• _SUPPLIED INFORMATION_

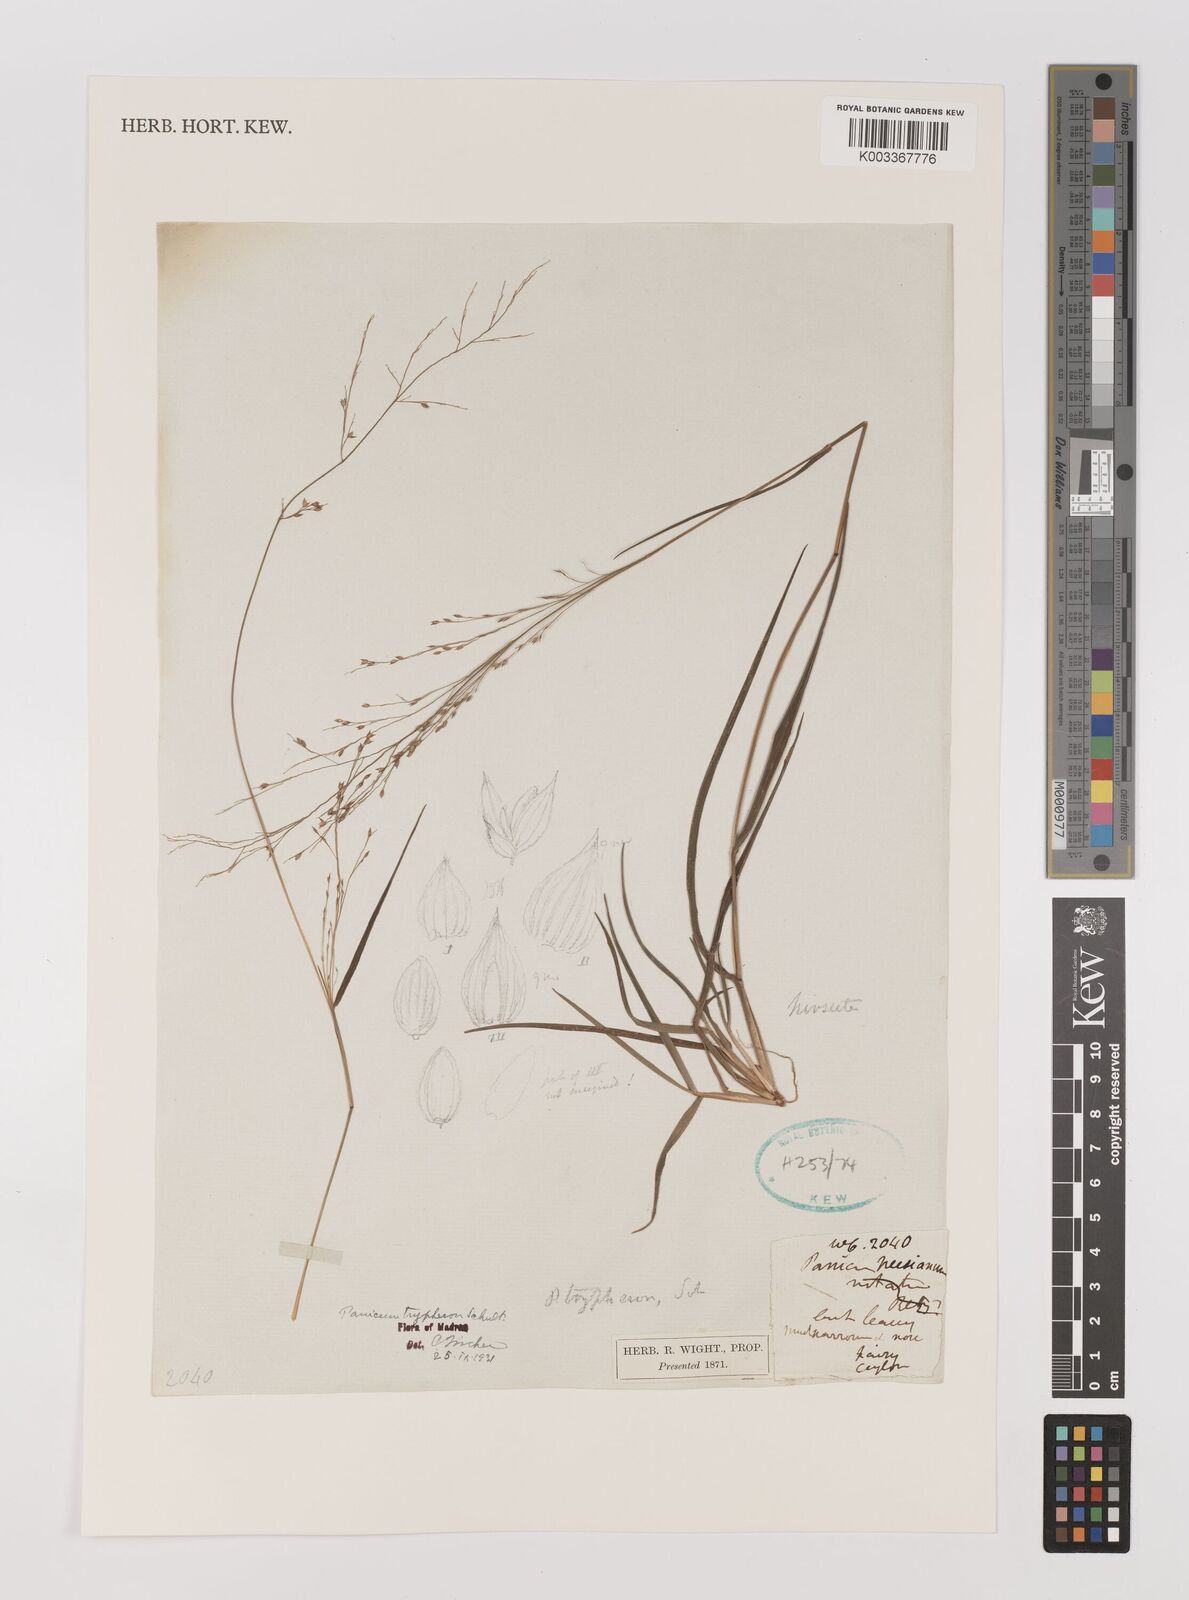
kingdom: Plantae
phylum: Tracheophyta
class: Liliopsida
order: Poales
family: Poaceae
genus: Panicum
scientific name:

• _EXERCISE TASK_
Return every line of text from each item above verbatim, in its original order, and leave the pictures out.

• _SOLUTION_
kingdom: Plantae
phylum: Tracheophyta
class: Liliopsida
order: Poales
family: Poaceae
genus: Panicum
scientific name:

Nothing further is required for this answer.